─── Trecho do documento ───

Curiosidades

Quem tem medo da Comadre Fulôzinha?

Comadre Florzinha, Comadre Fulôzinha ou Mãe da Mata. Estes são alguns dos nomes dados a um dos grande personagens do folclore nordestino. Ela é uma lenda, trata-se do protetor de animais e plantas, mas há quem diga que ela existe e até se organiza para ir à sua caça. Ela ainda é conhecida em países como Uruguai, Paraguai e Argentina.

No estado da Paraíba ela também é cultuada pela religião da Jurema, onde é considerada uma entidade divina que pode fazer o bem ou o mal. Originária do período Colonial, na região do litoral do Nordeste, conta a história que a personagem é caracterizada por ser uma menina de cabelos negros e desgrenhados, que viram fogo à noite. Ela se perdeu na mata e morreu de fome, ficando assim, seu espirito perdido na floresta e passou a tocar o terror nas fazendas e aldeias.

─── Material fornecido ───

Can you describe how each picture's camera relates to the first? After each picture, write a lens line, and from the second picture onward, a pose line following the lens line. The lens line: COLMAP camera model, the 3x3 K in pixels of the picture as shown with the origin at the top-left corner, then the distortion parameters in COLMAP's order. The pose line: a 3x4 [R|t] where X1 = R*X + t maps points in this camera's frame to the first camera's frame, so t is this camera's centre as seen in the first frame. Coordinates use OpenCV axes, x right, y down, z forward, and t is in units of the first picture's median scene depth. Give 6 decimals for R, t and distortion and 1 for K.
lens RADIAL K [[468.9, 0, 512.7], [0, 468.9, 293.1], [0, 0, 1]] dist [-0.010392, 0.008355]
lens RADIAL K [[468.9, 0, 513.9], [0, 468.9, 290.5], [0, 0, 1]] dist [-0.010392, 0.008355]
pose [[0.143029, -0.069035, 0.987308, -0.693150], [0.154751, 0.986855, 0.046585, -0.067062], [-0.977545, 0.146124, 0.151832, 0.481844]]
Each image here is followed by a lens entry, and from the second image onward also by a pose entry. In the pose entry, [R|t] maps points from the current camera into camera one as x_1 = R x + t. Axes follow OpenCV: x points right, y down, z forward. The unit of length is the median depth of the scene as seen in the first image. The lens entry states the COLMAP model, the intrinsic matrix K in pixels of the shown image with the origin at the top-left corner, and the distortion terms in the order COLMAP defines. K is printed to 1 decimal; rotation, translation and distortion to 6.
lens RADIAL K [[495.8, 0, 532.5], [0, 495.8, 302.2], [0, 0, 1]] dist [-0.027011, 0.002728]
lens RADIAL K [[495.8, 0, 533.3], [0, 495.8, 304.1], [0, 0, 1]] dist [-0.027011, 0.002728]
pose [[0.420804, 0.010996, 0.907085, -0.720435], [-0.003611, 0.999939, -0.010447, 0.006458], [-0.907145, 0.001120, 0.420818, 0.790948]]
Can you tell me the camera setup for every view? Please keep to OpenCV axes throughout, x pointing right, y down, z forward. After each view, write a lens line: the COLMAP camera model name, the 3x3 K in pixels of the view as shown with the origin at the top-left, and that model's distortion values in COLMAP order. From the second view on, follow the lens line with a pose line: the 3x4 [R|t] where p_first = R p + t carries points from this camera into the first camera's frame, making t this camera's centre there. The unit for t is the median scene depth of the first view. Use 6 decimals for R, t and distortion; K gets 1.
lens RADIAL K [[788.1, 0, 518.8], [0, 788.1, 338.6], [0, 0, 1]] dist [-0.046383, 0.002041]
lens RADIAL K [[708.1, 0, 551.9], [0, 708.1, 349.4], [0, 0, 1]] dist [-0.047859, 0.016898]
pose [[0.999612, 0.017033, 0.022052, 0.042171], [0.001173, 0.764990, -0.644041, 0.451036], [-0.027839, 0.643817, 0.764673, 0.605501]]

───

**O que se espera:**
Por favor, retome o trecho sobre a Comadre Fulôzinha logo depois da última frase e dê continuidade a ele. O material é independente do trecho sobre a Comadre Fulôzinha.

**Espaço da resposta:**
A ela são atribuídas algumas traquinagens como atacar caçadores, dar uma surra nos cachorros e dar nó ou fazer uma trança na crina dos cavalos. Dizem que ela faz isso a quem passa pela mata e não lhe deixa uma oferenda. Nas fazendas é comum deixar um prato de papa ou doces e guloseimas para ela. E se por lá estiver e um assovio ouvir, corra que lá vem a Comadre Fulôzinha!

Diz a história que os animais que tiverem uma marca peculiar, é sinal que lhe pertencem, como cortes na orelha ou sem unha, e não podem ser caçados ou sofrerão punição dela. A personagem também se confunde com outras lendas como a Caipora ou Curupira.